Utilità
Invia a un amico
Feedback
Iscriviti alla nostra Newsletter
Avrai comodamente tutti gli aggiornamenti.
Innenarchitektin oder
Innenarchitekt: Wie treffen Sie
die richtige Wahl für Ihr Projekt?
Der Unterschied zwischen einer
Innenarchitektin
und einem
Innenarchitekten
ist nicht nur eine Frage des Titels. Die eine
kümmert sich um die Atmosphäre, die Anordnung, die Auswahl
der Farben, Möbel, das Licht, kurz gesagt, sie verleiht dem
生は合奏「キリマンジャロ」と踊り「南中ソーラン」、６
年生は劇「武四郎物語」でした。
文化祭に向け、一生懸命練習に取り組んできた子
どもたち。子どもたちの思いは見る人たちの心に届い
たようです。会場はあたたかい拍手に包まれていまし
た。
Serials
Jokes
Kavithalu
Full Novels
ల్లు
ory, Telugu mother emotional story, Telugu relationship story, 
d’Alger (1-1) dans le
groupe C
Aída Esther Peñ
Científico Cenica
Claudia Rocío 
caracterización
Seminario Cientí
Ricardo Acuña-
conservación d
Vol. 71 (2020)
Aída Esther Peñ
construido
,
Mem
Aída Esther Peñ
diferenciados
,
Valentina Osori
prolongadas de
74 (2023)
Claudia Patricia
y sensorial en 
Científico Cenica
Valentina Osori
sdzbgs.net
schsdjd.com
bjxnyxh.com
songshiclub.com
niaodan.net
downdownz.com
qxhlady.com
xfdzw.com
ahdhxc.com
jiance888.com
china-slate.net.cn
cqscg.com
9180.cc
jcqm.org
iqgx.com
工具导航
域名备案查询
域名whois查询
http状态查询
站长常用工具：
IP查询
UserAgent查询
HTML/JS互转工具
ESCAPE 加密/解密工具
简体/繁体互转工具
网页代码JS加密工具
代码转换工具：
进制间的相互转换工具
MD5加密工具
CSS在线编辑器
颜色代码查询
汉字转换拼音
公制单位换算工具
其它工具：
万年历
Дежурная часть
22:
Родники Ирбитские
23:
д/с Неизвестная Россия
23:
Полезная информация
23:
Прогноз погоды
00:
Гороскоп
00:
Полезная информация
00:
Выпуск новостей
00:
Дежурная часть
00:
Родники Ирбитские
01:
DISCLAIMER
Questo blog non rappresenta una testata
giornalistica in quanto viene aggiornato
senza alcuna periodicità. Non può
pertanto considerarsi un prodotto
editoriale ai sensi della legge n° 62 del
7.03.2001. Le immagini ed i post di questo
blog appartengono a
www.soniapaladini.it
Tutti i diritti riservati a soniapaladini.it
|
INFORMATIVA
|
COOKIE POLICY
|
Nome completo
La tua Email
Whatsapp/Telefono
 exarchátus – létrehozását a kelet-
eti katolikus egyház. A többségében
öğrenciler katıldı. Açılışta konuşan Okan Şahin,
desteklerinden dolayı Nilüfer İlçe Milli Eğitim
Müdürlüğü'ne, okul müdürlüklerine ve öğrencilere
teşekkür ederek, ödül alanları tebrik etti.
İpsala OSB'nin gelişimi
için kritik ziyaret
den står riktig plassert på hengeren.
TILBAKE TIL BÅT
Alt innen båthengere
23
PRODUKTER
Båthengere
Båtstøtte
□ □ □ □
Work instruction
Lines that contain "blog" are the result; find them in the entries above and copy each one.

Written solution
Questo blog non rappresenta una testata
blog appartengono a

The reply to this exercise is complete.